> Work task
Continue the passage on mitochondrial permeability transition in rat brain and spinal cord mitochondria from its last sentence.

> Passage for review

Fig. 4. — Western blots of brain, spinal cord, and liver mitochondria with the marker antibodies against lysosomes and peroxisomes. Liver homogenate light fraction (LHLF) was used as a positive control. RLM, rat liver mitochondria. See materials and methods for the details.

Fig. 5. — Digital electron micrographs of isolated brain and spinal cord mitochondrial pellets. Magnification: ×10,500. The figures shows that both rat brain mitochondria (BM) and spinal cord mitochondria (SCM) are not swollen, and in both pellets, a small amount of membranous vesicles is present. The pellet of SCM does not contain any other cellular components that would cause lower specific mitochondrial protein content.

Mitochondrial permeability transition in the rat spinal cord and brain mitochondria.

Figure 6 shows changes in the medium pH, membrane potential, and optical density at 620 nm, as a measure of mitochondrial swelling, during titrations with calcium of BM (Fig. 6A) and SCM (Fig. 6B) oxidizing glutamate + pyruvate + malate in the presence of 50 μM ADP and 5 μM oligomycin. SCM required much less Ca²⁺ for initiation of the mPT, which was accompanied by a sharp depolarization and alkalization of the medium due to release of Ca²⁺ and Pi. The optical density of BM did not change during Ca²⁺ titration, and upon opening of the mitochondrial permeability transition pore (mPTP), the amplitude of swelling was small (Fig. 6A). SCM began to swell slowly even before addition of Ca²⁺. The rate of swelling slightly increased upon mPT, but the total amplitude of swelling before addition of alamethicin was also small (Fig. 6B). Alamethicin, a bacterial protein, forms a large-sized pore in the membranes, and it is used for determination of the maximal amplitude of the mitochondrial swelling. The disadvantage of the swelling measurement is that this method lacks quantitative characteristics of calcium phosphate (CaPi) sequestration.

> Given information
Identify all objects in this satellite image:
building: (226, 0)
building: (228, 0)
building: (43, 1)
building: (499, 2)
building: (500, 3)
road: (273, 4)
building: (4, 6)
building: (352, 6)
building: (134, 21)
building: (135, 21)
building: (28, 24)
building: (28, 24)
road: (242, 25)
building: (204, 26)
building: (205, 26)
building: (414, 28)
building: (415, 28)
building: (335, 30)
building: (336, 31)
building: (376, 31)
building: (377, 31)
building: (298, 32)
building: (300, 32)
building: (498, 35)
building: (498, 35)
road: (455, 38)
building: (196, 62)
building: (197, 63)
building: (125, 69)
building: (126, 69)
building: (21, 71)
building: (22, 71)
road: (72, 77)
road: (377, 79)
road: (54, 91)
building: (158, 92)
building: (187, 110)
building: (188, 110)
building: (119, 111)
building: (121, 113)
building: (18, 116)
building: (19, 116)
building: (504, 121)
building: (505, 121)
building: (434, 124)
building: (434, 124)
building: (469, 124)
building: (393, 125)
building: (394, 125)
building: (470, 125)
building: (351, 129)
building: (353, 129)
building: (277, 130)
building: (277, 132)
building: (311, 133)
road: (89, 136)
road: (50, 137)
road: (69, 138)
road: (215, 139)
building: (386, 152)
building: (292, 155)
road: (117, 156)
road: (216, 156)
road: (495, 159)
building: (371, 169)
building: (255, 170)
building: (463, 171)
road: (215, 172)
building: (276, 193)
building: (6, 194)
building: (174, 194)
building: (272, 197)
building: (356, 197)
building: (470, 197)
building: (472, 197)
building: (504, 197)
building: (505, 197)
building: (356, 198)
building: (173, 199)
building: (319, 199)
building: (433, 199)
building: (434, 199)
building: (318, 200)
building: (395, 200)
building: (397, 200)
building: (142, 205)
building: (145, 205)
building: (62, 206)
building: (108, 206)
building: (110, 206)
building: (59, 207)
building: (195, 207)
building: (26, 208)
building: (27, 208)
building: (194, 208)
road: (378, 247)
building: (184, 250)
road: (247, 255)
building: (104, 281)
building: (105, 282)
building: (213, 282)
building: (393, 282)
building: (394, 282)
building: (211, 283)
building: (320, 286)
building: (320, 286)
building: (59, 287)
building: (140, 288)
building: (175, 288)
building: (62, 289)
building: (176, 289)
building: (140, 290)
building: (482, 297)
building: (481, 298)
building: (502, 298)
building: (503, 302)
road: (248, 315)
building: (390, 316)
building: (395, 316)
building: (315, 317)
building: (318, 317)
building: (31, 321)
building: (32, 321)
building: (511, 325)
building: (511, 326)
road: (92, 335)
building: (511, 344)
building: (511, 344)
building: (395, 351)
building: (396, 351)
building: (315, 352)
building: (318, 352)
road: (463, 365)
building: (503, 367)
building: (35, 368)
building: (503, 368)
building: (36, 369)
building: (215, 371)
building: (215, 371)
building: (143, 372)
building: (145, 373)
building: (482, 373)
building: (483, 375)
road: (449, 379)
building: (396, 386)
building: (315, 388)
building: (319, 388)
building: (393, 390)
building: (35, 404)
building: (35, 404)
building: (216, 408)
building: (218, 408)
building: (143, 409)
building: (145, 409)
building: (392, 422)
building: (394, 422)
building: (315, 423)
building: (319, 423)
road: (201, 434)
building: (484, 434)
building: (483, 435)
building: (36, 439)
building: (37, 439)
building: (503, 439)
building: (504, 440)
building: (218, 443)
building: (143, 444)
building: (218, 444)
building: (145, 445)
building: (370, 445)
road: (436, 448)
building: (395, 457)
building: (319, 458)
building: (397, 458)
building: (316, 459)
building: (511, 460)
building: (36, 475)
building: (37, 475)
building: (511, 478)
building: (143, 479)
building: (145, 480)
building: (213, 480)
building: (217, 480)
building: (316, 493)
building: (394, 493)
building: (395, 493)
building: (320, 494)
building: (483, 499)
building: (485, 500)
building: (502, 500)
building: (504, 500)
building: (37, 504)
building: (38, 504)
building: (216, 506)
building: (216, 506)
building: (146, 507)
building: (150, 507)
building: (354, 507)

> Answer to this exercise
Measuring membrane potential during Ca²⁺ loads is a quantitative method; however, under certain conditions, even complete depolarization does not prove opening of the mPTP (31). Figure 6 shows that membrane potential begins to decline long before opening of the pore. This is likely associated not with an actual loss of mitochondrial energization, but more likely with partial transition of ΔΨ to ΔpH because sequestration of CaPi requires high pH in matrix (9, 31). However, a rapid fall of the membrane potential usually occurs before opening of mPTP registered by the pH method (Fig. 6, see also Ref. 31).

Measurements of the medium's pH changes during CaPi sequestration is the most reliable quantitative method for the estimation of the CRC of the mitochondria. Opening of the mPTP is registered as a beginning of the medium's alkalization (Fig. 6). CRC provides a quantitative estimate of the amount of Ca²⁺ that can be sequestered by the mitochondria from different tissues and species (31, 33). The calcium retention capacity values for the SCM and BM incubated under various conditions are summarized in Fig. 7. SCM, unprotected and protected with ADP + oligomycin or cyclosporine A (CsA) + ADP + oligomycin, sequestered correspondingly 50%, 45%, and 37% (P < 0.001) less CaPi than BM. The estimated values for the H⁺/Ca²⁺ ratios were correspondingly 0.68 ± 0.02 and 0.74 ± 0.02 for unprotected SCM and BM, and in the presence of ADP + oligomycin, the H⁺/Ca²⁺ ratios were correspondingly 0.85 ± 0.02 and 0.98 ± 0.03 (P < 0.01).

Total calcium content in the brain and spinal cord tissues.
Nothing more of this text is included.